- [To do]: Transcribe each entry so that it matches the original exactly.

- [Stored data entries]:
────────

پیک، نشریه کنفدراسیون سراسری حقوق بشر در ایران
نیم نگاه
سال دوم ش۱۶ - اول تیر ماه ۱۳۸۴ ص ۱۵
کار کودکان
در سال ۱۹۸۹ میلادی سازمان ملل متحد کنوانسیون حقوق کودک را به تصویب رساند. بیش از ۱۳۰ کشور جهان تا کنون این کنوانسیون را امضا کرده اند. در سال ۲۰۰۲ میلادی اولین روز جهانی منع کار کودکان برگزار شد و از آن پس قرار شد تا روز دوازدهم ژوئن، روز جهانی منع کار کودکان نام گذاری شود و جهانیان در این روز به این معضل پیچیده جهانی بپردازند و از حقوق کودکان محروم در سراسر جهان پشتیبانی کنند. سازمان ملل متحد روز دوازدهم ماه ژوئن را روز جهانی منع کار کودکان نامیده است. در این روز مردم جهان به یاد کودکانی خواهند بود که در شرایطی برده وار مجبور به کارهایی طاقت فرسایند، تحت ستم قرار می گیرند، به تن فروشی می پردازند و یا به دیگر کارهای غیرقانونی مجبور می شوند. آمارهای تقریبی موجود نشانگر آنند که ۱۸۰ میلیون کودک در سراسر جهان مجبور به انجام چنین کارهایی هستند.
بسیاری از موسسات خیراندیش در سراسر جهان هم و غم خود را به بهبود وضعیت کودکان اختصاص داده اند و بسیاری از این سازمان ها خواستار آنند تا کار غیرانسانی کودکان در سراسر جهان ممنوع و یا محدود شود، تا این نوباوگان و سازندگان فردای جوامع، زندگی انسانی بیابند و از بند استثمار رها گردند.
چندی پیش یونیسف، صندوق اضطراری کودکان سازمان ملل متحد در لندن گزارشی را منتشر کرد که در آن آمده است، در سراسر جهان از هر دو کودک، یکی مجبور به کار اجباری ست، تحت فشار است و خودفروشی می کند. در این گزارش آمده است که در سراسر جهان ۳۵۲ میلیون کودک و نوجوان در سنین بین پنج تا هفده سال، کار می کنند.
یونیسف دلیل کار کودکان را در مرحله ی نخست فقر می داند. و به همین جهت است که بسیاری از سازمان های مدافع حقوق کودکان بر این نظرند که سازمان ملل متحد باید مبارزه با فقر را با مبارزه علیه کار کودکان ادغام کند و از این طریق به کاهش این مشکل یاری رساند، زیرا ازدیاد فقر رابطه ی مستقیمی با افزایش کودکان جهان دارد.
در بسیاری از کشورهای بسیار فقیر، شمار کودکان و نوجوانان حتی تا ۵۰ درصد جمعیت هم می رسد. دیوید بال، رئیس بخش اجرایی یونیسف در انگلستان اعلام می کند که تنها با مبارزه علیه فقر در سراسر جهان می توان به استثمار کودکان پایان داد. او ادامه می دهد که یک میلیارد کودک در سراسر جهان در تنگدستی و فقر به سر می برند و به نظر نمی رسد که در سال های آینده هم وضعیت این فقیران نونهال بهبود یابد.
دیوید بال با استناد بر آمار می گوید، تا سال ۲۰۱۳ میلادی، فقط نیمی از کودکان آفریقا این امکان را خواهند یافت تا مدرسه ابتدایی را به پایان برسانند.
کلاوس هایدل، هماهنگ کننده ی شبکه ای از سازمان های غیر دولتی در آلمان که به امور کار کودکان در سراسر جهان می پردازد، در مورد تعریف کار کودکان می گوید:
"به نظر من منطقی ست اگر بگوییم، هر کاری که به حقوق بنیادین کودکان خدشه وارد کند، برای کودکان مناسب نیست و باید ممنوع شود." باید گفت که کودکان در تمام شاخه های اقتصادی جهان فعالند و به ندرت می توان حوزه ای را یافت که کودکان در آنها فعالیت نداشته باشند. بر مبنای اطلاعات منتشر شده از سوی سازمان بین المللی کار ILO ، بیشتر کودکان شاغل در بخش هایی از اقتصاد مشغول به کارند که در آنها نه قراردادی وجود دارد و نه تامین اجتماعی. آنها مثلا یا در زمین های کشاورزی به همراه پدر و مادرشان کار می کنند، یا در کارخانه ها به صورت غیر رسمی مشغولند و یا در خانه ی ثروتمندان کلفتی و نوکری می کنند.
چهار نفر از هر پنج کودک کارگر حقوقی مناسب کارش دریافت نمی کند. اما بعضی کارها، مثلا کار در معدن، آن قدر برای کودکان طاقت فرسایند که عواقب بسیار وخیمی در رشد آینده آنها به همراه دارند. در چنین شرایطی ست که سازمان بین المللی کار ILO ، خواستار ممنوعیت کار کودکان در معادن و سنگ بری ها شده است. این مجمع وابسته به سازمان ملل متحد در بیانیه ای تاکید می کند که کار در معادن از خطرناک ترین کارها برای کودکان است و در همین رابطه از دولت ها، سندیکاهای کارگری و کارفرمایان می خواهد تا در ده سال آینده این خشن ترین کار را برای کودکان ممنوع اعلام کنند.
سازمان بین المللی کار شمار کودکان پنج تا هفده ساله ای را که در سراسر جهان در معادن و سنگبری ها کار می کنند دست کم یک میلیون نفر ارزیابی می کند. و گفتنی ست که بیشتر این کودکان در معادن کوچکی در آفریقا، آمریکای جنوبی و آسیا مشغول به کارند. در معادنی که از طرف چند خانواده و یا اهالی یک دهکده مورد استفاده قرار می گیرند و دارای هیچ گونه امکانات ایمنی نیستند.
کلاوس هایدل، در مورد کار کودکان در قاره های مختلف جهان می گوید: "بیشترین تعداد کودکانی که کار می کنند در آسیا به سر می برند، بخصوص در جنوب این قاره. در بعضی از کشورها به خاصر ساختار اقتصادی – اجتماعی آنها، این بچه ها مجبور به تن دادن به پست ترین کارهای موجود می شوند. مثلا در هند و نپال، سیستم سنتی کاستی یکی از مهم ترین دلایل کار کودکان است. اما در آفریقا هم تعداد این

────────

- [Result of this exercise]:
پیک، نشریه کنفدراسیون سراسری حقوق بشر در ایران
نیم نگاه
سال دوم ش۱۶ - اول تیر ماه ۱۳۸۴ ص ۱۵
کار کودکان
در سال ۱۹۸۹ میلادی سازمان ملل متحد کنوانسیون حقوق کودک را به تصویب رساند. بیش از ۱۳۰ کشور جهان تا کنون این کنوانسیون را امضا کرده اند. در سال ۲۰۰۲ میلادی اولین روز جهانی منع کار کودکان برگزار شد و از آن پس قرار شد تا روز دوازدهم ژوئن، روز جهانی منع کار کودکان نام گذاری شود و جهانیان در این روز به این معضل پیچیده جهانی بپردازند و از حقوق کودکان محروم در سراسر جهان پشتیبانی کنند. سازمان ملل متحد روز دوازدهم ماه ژوئن را روز جهانی منع کار کودکان نامیده است. در این روز مردم جهان به یاد کودکانی خواهند بود که در شرایطی برده وار مجبور به کارهایی طاقت فرسایند، تحت ستم قرار می گیرند، به تن فروشی می پردازند و یا به دیگر کارهای غیرقانونی مجبور می شوند. آمارهای تقریبی موجود نشانگر آنند که ۱۸۰ میلیون کودک در سراسر جهان مجبور به انجام چنین کارهایی هستند.
بسیاری از موسسات خیراندیش در سراسر جهان هم و غم خود را به بهبود وضعیت کودکان اختصاص داده اند و بسیاری از این سازمان ها خواستار آنند تا کار غیرانسانی کودکان در سراسر جهان ممنوع و یا محدود شود، تا این نوباوگان و سازندگان فردای جوامع، زندگی انسانی بیابند و از بند استثمار رها گردند.
چندی پیش یونیسف، صندوق اضطراری کودکان سازمان ملل متحد در لندن گزارشی را منتشر کرد که در آن آمده است، در سراسر جهان از هر دو کودک، یکی مجبور به کار اجباری ست، تحت فشار است و خودفروشی می کند. در این گزارش آمده است که در سراسر جهان ۳۵۲ میلیون کودک و نوجوان در سنین بین پنج تا هفده سال، کار می کنند.
یونیسف دلیل کار کودکان را در مرحله ی نخست فقر می داند. و به همین جهت است که بسیاری از سازمان های مدافع حقوق کودکان بر این نظرند که سازمان ملل متحد باید مبارزه با فقر را با مبارزه علیه کار کودکان ادغام کند و از این طریق به کاهش این مشکل یاری رساند، زیرا ازدیاد فقر رابطه ی مستقیمی با افزایش کودکان جهان دارد.
در بسیاری از کشورهای بسیار فقیر، شمار کودکان و نوجوانان حتی تا ۵۰ درصد جمعیت هم می رسد. دیوید بال، رئیس بخش اجرایی یونیسف در انگلستان اعلام می کند که تنها با مبارزه علیه فقر در سراسر جهان می توان به استثمار کودکان پایان داد. او ادامه می دهد که یک میلیارد کودک در سراسر جهان در تنگدستی و فقر به سر می برند و به نظر نمی رسد که در سال های آینده هم وضعیت این فقیران نونهال بهبود یابد.
دیوید بال با استناد بر آمار می گوید، تا سال ۲۰۱۳ میلادی، فقط نیمی از کودکان آفریقا این امکان را خواهند یافت تا مدرسه ابتدایی را به پایان برسانند.
کلاوس هایدل، هماهنگ کننده ی شبکه ای از سازمان های غیر دولتی در آلمان که به امور کار کودکان در سراسر جهان می پردازد، در مورد تعریف کار کودکان می گوید:
"به نظر من منطقی ست اگر بگوییم، هر کاری که به حقوق بنیادین کودکان خدشه وارد کند، برای کودکان مناسب نیست و باید ممنوع شود." باید گفت که کودکان در تمام شاخه های اقتصادی جهان فعالند و به ندرت می توان حوزه ای را یافت که کودکان در آنها فعالیت نداشته باشند. بر مبنای اطلاعات منتشر شده از سوی سازمان بین المللی کار ILO ، بیشتر کودکان شاغل در بخش هایی از اقتصاد مشغول به کارند که در آنها نه قراردادی وجود دارد و نه تامین اجتماعی. آنها مثلا یا در زمین های کشاورزی به همراه پدر و مادرشان کار می کنند، یا در کارخانه ها به صورت غیر رسمی مشغولند و یا در خانه ی ثروتمندان کلفتی و نوکری می کنند.
چهار نفر از هر پنج کودک کارگر حقوقی مناسب کارش دریافت نمی کند. اما بعضی کارها، مثلا کار در معدن، آن قدر برای کودکان طاقت فرسایند که عواقب بسیار وخیمی در رشد آینده آنها به همراه دارند. در چنین شرایطی ست که سازمان بین المللی کار ILO ، خواستار ممنوعیت کار کودکان در معادن و سنگ بری ها شده است. این مجمع وابسته به سازمان ملل متحد در بیانیه ای تاکید می کند که کار در معادن از خطرناک ترین کارها برای کودکان است و در همین رابطه از دولت ها، سندیکاهای کارگری و کارفرمایان می خواهد تا در ده سال آینده این خشن ترین کار را برای کودکان ممنوع اعلام کنند.
سازمان بین المللی کار شمار کودکان پنج تا هفده ساله ای را که در سراسر جهان در معادن و سنگبری ها کار می کنند دست کم یک میلیون نفر ارزیابی می کند. و گفتنی ست که بیشتر این کودکان در معادن کوچکی در آفریقا، آمریکای جنوبی و آسیا مشغول به کارند. در معادنی که از طرف چند خانواده و یا اهالی یک دهکده مورد استفاده قرار می گیرند و دارای هیچ گونه امکانات ایمنی نیستند.
کلاوس هایدل، در مورد کار کودکان در قاره های مختلف جهان می گوید: "بیشترین تعداد کودکانی که کار می کنند در آسیا به سر می برند، بخصوص در جنوب این قاره. در بعضی از کشورها به خاصر ساختار اقتصادی – اجتماعی آنها، این بچه ها مجبور به تن دادن به پست ترین کارهای موجود می شوند. مثلا در هند و نپال، سیستم سنتی کاستی یکی از مهم ترین دلایل کار کودکان است. اما در آفریقا هم تعداد این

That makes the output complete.